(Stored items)
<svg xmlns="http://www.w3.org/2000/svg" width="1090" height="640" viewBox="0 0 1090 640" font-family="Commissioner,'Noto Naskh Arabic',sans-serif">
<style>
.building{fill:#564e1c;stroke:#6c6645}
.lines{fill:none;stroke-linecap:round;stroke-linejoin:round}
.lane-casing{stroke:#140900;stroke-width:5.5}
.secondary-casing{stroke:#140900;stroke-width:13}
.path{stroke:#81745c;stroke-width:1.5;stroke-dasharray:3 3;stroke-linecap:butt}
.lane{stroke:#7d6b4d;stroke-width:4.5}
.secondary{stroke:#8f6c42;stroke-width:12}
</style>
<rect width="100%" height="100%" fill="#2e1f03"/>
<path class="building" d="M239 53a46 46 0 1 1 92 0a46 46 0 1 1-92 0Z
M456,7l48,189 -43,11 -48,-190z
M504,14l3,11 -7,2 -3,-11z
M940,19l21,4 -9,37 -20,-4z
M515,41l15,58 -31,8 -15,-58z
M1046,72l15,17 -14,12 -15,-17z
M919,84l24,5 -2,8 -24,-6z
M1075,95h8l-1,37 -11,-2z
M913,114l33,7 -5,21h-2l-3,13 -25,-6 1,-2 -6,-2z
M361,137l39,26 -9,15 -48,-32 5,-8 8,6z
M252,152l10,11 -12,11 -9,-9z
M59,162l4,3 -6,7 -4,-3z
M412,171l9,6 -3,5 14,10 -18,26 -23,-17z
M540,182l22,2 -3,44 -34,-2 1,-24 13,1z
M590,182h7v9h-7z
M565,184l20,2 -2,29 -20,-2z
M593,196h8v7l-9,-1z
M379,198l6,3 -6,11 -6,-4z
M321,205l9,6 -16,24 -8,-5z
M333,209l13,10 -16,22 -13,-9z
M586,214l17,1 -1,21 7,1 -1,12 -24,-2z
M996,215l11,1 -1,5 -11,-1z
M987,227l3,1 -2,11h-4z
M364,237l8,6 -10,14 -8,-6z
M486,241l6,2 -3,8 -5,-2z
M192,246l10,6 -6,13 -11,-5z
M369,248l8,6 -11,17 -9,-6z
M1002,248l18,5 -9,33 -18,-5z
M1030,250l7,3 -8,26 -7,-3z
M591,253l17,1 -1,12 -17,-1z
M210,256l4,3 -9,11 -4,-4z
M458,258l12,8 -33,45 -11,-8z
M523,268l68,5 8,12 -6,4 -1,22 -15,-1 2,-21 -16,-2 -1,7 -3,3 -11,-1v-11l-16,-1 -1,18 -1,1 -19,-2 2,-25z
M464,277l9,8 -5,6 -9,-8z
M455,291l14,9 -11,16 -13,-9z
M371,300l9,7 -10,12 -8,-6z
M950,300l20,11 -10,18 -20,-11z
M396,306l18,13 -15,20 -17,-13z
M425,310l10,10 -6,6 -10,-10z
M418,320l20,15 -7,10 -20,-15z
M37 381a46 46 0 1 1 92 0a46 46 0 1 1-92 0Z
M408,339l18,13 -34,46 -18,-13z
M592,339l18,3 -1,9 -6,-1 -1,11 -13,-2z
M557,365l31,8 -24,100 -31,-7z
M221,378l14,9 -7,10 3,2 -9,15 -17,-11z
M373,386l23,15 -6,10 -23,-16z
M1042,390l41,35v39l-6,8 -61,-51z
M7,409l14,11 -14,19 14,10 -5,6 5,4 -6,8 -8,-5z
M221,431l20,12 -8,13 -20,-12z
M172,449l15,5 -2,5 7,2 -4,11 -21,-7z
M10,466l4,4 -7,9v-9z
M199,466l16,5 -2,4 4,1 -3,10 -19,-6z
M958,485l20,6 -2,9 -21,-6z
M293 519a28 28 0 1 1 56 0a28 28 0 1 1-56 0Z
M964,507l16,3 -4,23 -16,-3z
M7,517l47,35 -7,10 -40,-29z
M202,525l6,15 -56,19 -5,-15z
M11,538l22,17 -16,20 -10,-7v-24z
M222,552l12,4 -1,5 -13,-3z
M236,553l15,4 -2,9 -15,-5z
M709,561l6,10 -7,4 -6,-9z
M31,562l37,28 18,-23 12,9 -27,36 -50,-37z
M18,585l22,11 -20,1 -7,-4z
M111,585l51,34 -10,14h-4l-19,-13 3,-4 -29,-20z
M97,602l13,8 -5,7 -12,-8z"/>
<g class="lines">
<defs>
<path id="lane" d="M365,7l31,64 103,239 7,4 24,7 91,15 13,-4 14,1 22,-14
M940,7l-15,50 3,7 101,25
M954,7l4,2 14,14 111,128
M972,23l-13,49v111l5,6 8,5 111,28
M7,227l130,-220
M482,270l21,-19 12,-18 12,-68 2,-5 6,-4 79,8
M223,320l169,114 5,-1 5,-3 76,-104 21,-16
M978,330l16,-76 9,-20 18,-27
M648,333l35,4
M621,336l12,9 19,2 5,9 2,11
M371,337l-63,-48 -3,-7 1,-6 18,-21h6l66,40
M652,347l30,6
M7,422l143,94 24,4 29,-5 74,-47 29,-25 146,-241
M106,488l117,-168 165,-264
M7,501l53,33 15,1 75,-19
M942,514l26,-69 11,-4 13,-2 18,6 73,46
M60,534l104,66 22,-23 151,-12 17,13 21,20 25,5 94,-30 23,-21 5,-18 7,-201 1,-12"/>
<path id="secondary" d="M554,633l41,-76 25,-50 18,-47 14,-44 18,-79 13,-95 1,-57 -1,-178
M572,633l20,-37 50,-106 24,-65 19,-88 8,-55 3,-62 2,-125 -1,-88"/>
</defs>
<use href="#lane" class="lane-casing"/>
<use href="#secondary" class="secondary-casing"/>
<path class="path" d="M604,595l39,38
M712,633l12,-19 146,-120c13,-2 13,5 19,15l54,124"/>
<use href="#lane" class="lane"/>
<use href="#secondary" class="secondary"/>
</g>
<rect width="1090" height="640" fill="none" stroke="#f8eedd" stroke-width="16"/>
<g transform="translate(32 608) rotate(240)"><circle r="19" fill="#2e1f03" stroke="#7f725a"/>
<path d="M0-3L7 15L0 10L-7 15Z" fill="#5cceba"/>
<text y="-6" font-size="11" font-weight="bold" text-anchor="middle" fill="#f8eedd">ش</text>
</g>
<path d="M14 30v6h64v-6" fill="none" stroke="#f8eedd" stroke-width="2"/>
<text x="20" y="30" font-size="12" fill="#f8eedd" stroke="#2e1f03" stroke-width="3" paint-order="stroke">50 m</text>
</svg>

YOUR ASSIGNMENT. A complete, exact copy of the entries above is what is wanted.

FINAL ANSWER.
<svg xmlns="http://www.w3.org/2000/svg" width="1090" height="640" viewBox="0 0 1090 640" font-family="Commissioner,'Noto Naskh Arabic',sans-serif">
<style>
.building{fill:#564e1c;stroke:#6c6645}
.lines{fill:none;stroke-linecap:round;stroke-linejoin:round}
.lane-casing{stroke:#140900;stroke-width:5.5}
.secondary-casing{stroke:#140900;stroke-width:13}
.path{stroke:#81745c;stroke-width:1.5;stroke-dasharray:3 3;stroke-linecap:butt}
.lane{stroke:#7d6b4d;stroke-width:4.5}
.secondary{stroke:#8f6c42;stroke-width:12}
</style>
<rect width="100%" height="100%" fill="#2e1f03"/>
<path class="building" d="M239 53a46 46 0 1 1 92 0a46 46 0 1 1-92 0Z
M456,7l48,189 -43,11 -48,-190z
M504,14l3,11 -7,2 -3,-11z
M940,19l21,4 -9,37 -20,-4z
M515,41l15,58 -31,8 -15,-58z
M1046,72l15,17 -14,12 -15,-17z
M919,84l24,5 -2,8 -24,-6z
M1075,95h8l-1,37 -11,-2z
M913,114l33,7 -5,21h-2l-3,13 -25,-6 1,-2 -6,-2z
M361,137l39,26 -9,15 -48,-32 5,-8 8,6z
M252,152l10,11 -12,11 -9,-9z
M59,162l4,3 -6,7 -4,-3z
M412,171l9,6 -3,5 14,10 -18,26 -23,-17z
M540,182l22,2 -3,44 -34,-2 1,-24 13,1z
M590,182h7v9h-7z
M565,184l20,2 -2,29 -20,-2z
M593,196h8v7l-9,-1z
M379,198l6,3 -6,11 -6,-4z
M321,205l9,6 -16,24 -8,-5z
M333,209l13,10 -16,22 -13,-9z
M586,214l17,1 -1,21 7,1 -1,12 -24,-2z
M996,215l11,1 -1,5 -11,-1z
M987,227l3,1 -2,11h-4z
M364,237l8,6 -10,14 -8,-6z
M486,241l6,2 -3,8 -5,-2z
M192,246l10,6 -6,13 -11,-5z
M369,248l8,6 -11,17 -9,-6z
M1002,248l18,5 -9,33 -18,-5z
M1030,250l7,3 -8,26 -7,-3z
M591,253l17,1 -1,12 -17,-1z
M210,256l4,3 -9,11 -4,-4z
M458,258l12,8 -33,45 -11,-8z
M523,268l68,5 8,12 -6,4 -1,22 -15,-1 2,-21 -16,-2 -1,7 -3,3 -11,-1v-11l-16,-1 -1,18 -1,1 -19,-2 2,-25z
M464,277l9,8 -5,6 -9,-8z
M455,291l14,9 -11,16 -13,-9z
M371,300l9,7 -10,12 -8,-6z
M950,300l20,11 -10,18 -20,-11z
M396,306l18,13 -15,20 -17,-13z
M425,310l10,10 -6,6 -10,-10z
M418,320l20,15 -7,10 -20,-15z
M37 381a46 46 0 1 1 92 0a46 46 0 1 1-92 0Z
M408,339l18,13 -34,46 -18,-13z
M592,339l18,3 -1,9 -6,-1 -1,11 -13,-2z
M557,365l31,8 -24,100 -31,-7z
M221,378l14,9 -7,10 3,2 -9,15 -17,-11z
M373,386l23,15 -6,10 -23,-16z
M1042,390l41,35v39l-6,8 -61,-51z
M7,409l14,11 -14,19 14,10 -5,6 5,4 -6,8 -8,-5z
M221,431l20,12 -8,13 -20,-12z
M172,449l15,5 -2,5 7,2 -4,11 -21,-7z
M10,466l4,4 -7,9v-9z
M199,466l16,5 -2,4 4,1 -3,10 -19,-6z
M958,485l20,6 -2,9 -21,-6z
M293 519a28 28 0 1 1 56 0a28 28 0 1 1-56 0Z
M964,507l16,3 -4,23 -16,-3z
M7,517l47,35 -7,10 -40,-29z
M202,525l6,15 -56,19 -5,-15z
M11,538l22,17 -16,20 -10,-7v-24z
M222,552l12,4 -1,5 -13,-3z
M236,553l15,4 -2,9 -15,-5z
M709,561l6,10 -7,4 -6,-9z
M31,562l37,28 18,-23 12,9 -27,36 -50,-37z
M18,585l22,11 -20,1 -7,-4z
M111,585l51,34 -10,14h-4l-19,-13 3,-4 -29,-20z
M97,602l13,8 -5,7 -12,-8z"/>
<g class="lines">
<defs>
<path id="lane" d="M365,7l31,64 103,239 7,4 24,7 91,15 13,-4 14,1 22,-14
M940,7l-15,50 3,7 101,25
M954,7l4,2 14,14 111,128
M972,23l-13,49v111l5,6 8,5 111,28
M7,227l130,-220
M482,270l21,-19 12,-18 12,-68 2,-5 6,-4 79,8
M223,320l169,114 5,-1 5,-3 76,-104 21,-16
M978,330l16,-76 9,-20 18,-27
M648,333l35,4
M621,336l12,9 19,2 5,9 2,11
M371,337l-63,-48 -3,-7 1,-6 18,-21h6l66,40
M652,347l30,6
M7,422l143,94 24,4 29,-5 74,-47 29,-25 146,-241
M106,488l117,-168 165,-264
M7,501l53,33 15,1 75,-19
M942,514l26,-69 11,-4 13,-2 18,6 73,46
M60,534l104,66 22,-23 151,-12 17,13 21,20 25,5 94,-30 23,-21 5,-18 7,-201 1,-12"/>
<path id="secondary" d="M554,633l41,-76 25,-50 18,-47 14,-44 18,-79 13,-95 1,-57 -1,-178
M572,633l20,-37 50,-106 24,-65 19,-88 8,-55 3,-62 2,-125 -1,-88"/>
</defs>
<use href="#lane" class="lane-casing"/>
<use href="#secondary" class="secondary-casing"/>
<path class="path" d="M604,595l39,38
M712,633l12,-19 146,-120c13,-2 13,5 19,15l54,124"/>
<use href="#lane" class="lane"/>
<use href="#secondary" class="secondary"/>
</g>
<rect width="1090" height="640" fill="none" stroke="#f8eedd" stroke-width="16"/>
<g transform="translate(32 608) rotate(240)"><circle r="19" fill="#2e1f03" stroke="#7f725a"/>
<path d="M0-3L7 15L0 10L-7 15Z" fill="#5cceba"/>
<text y="-6" font-size="11" font-weight="bold" text-anchor="middle" fill="#f8eedd">ش</text>
</g>
<path d="M14 30v6h64v-6" fill="none" stroke="#f8eedd" stroke-width="2"/>
<text x="20" y="30" font-size="12" fill="#f8eedd" stroke="#2e1f03" stroke-width="3" paint-order="stroke">50 m</text>
</svg>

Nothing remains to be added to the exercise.